Além das fake news, outro grande problema decorrente da falta de regulamentação das redes sociais é a proliferação do discurso de ódio. Grupos minoritários, como negros, mulheres e LGBTQIA+, são frequentemente alvos de ataques racistas, misóginos e homofóbicos, o que pode gerar impactos psicológicos e sociais graves. Muitos desses discursos são justificados sob o argumento da liberdade de expressão, o que gera impunidade para aqueles que propagam ódio.

O próprio presidente Luiz Inácio Lula da Silva já afirmou que "todo mundo tem direito à liberdade de expressão, mas nela não se pode utilizar os meios de comunicação para canalhice" (Busque outro meio para retomar essa citação), reforçando a necessidade de equilíbrio entre liberdade e responsabilidade.
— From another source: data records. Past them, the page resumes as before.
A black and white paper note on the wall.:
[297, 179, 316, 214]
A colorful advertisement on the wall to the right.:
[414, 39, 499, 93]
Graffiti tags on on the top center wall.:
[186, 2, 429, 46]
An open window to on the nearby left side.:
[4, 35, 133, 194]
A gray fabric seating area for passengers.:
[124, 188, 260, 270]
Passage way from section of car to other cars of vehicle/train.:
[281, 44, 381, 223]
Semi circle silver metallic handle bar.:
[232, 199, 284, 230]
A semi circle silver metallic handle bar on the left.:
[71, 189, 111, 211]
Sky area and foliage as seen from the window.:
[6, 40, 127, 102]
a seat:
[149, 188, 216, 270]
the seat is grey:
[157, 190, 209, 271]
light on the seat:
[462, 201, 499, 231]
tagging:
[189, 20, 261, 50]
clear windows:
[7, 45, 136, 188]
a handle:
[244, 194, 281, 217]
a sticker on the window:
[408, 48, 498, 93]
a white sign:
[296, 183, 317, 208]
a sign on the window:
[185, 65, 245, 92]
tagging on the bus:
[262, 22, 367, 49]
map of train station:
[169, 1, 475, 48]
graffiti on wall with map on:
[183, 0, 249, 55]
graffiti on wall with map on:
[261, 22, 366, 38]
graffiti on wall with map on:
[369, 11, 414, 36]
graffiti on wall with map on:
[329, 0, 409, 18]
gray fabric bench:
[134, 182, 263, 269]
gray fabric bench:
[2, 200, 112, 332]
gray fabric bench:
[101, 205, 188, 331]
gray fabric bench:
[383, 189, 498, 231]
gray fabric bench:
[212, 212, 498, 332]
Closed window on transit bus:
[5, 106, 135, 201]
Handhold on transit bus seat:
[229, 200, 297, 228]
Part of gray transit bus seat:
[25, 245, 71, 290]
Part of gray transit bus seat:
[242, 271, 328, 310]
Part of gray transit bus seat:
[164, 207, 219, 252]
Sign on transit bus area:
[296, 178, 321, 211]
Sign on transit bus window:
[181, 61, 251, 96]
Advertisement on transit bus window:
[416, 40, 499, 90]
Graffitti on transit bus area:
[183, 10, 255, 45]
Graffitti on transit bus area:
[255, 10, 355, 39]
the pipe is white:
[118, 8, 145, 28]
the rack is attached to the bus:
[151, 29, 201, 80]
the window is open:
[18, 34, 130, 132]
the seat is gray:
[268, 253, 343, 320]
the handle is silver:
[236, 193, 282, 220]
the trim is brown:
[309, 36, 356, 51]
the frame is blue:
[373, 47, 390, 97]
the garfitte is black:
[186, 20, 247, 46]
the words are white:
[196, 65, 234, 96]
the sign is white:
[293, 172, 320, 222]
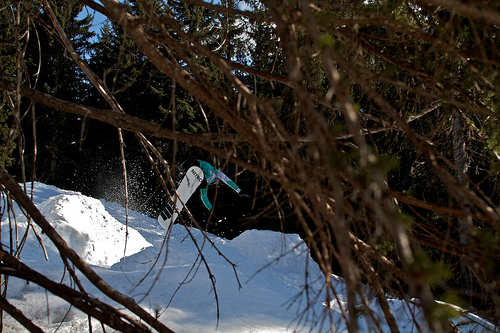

No entanto, as plataformas digitais nem sempre tomam medidas eficazes para coibir essas práticas, permitindo que a violência verbal continue crescendo. Portanto, regulamentar as redes sociais é essencial para garantir um ambiente digital mais seguro e respeitoso. Diante desse cenário, fica evidente que a regulamentação das redes sociais é uma medida necessária para combater a desinformação e a proliferação do discurso de ódio.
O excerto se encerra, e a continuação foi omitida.